== Segment start ==
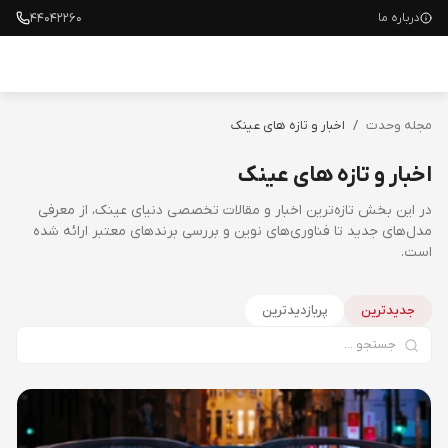
۴۴۰۴۲۲۶۰
درباره ما
مجله وحدت
/
اخبار و تازه های عینک
اخبار و تازه های عینک
در این بخش تازه‌ترین اخبار و مقالات تخصصی دنیای عینک، از معرفی
مدل‌های جدید تا فناوری‌های نوین و بررسی برندهای معتبر ارائه شده
است.
جدیدترین
پربازدیدترین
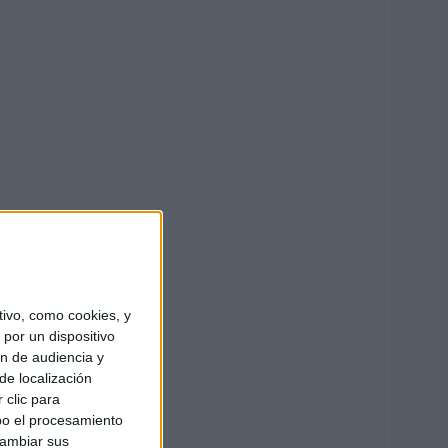
ivo, como cookies, y
por un dispositivo
ón de audiencia y
de localización
 clic para
bo el procesamiento
cambiar sus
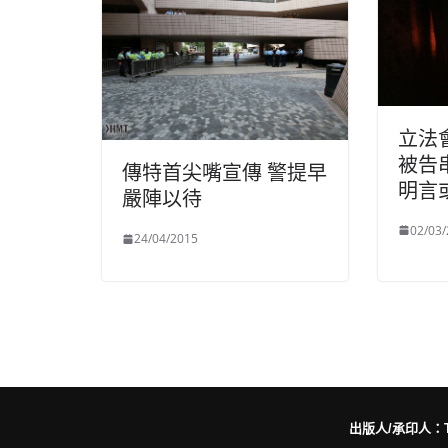
立法
被告
傳特首尖嘴宣傳 警提早
明言
嚴陣以待
02/03
24/04/2015
出版人/承印人：Trut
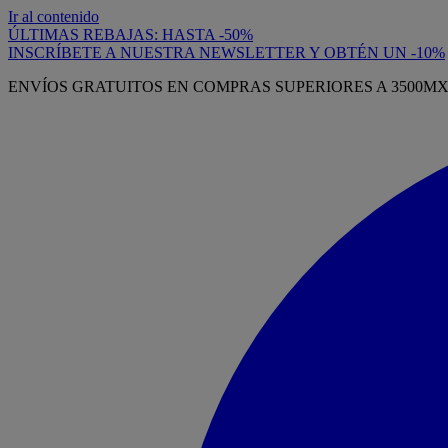
Ir al contenido
ÚLTIMAS REBAJAS: HASTA -50%
INSCRÍBETE A NUESTRA NEWSLETTER Y OBTÉN UN -10%
ENVÍOS GRATUITOS EN COMPRAS SUPERIORES A 3500M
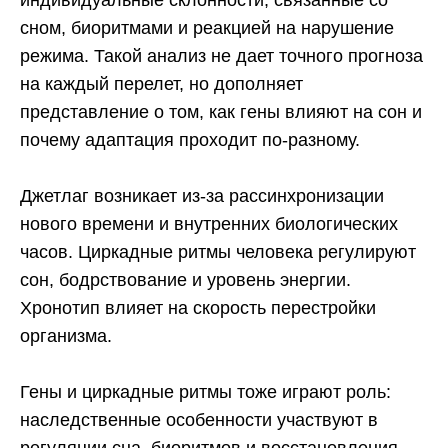
индивидуальные склонности, связанные со
сном, биоритмами и реакцией на нарушение
режима. Такой анализ не дает точного прогноза
на каждый перелет, но дополняет
представление о том, как гены влияют на сон и
почему адаптация проходит по-разному.
Джетлаг возникает из-за рассинхронизации
нового времени и внутренних биологических
часов. Циркадные ритмы человека регулируют
сон, бодрствование и уровень энергии.
Хронотип влияет на скорость перестройки
организма.
Гены и циркадные ритмы тоже играют роль:
наследственные особенности участвуют в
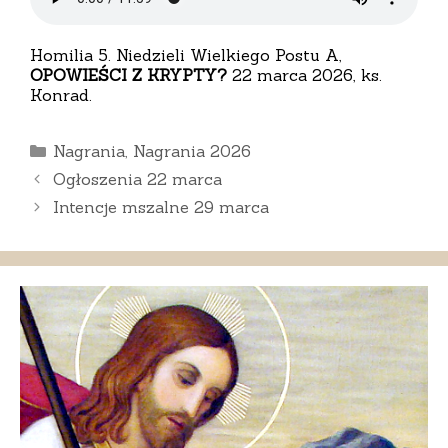
Homilia 5. Niedzieli Wielkiego Postu A,
OPOWIEŚCI Z KRYPTY?
22 marca 2026, ks.
Konrad.
Kategorie
Nagrania
,
Nagrania 2026
Ogłoszenia 22 marca
Intencje mszalne 29 marca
== Segment end ==
REQUIRED WORK:
Extract every line of text in the listing above and reproduce each one verbatim, leaving the pictures out of your answer.

TASK OUTPUT:
۴۴۰۴۲۲۶۰
درباره ما
مجله وحدت
/
اخبار و تازه های عینک
اخبار و تازه های عینک
در این بخش تازه‌ترین اخبار و مقالات تخصصی دنیای عینک، از معرفی
مدل‌های جدید تا فناوری‌های نوین و بررسی برندهای معتبر ارائه شده
است.
جدیدترین
پربازدیدترین
ivo, como cookies, y
por un dispositivo
ón de audiencia y
de localización
 clic para
bo el procesamiento
cambiar sus
立法
被告
傳特首尖嘴宣傳 警提早
明言
嚴陣以待
02/03
24/04/2015
出版人/承印人：Trut
Ir al contenido
ÚLTIMAS REBAJAS: HASTA -50%
INSCRÍBETE A NUESTRA NEWSLETTER Y OBTÉN UN -10%
ENVÍOS GRATUITOS EN COMPRAS SUPERIORES A 3500M
индивидуальные склонности, связанные со
сном, биоритмами и реакцией на нарушение
режима. Такой анализ не дает точного прогноза
на каждый перелет, но дополняет
представление о том, как гены влияют на сон и
почему адаптация проходит по-разному.
Джетлаг возникает из-за рассинхронизации
нового времени и внутренних биологических
часов. Циркадные ритмы человека регулируют
сон, бодрствование и уровень энергии.
Хронотип влияет на скорость перестройки
организма.
Гены и циркадные ритмы тоже играют роль:
наследственные особенности участвуют в
Homilia 5. Niedzieli Wielkiego Postu A,
OPOWIEŚCI Z KRYPTY?
22 marca 2026, ks.
Konrad.
Kategorie
Nagrania
,
Nagrania 2026
Ogłoszenia 22 marca
Intencje mszalne 29 marca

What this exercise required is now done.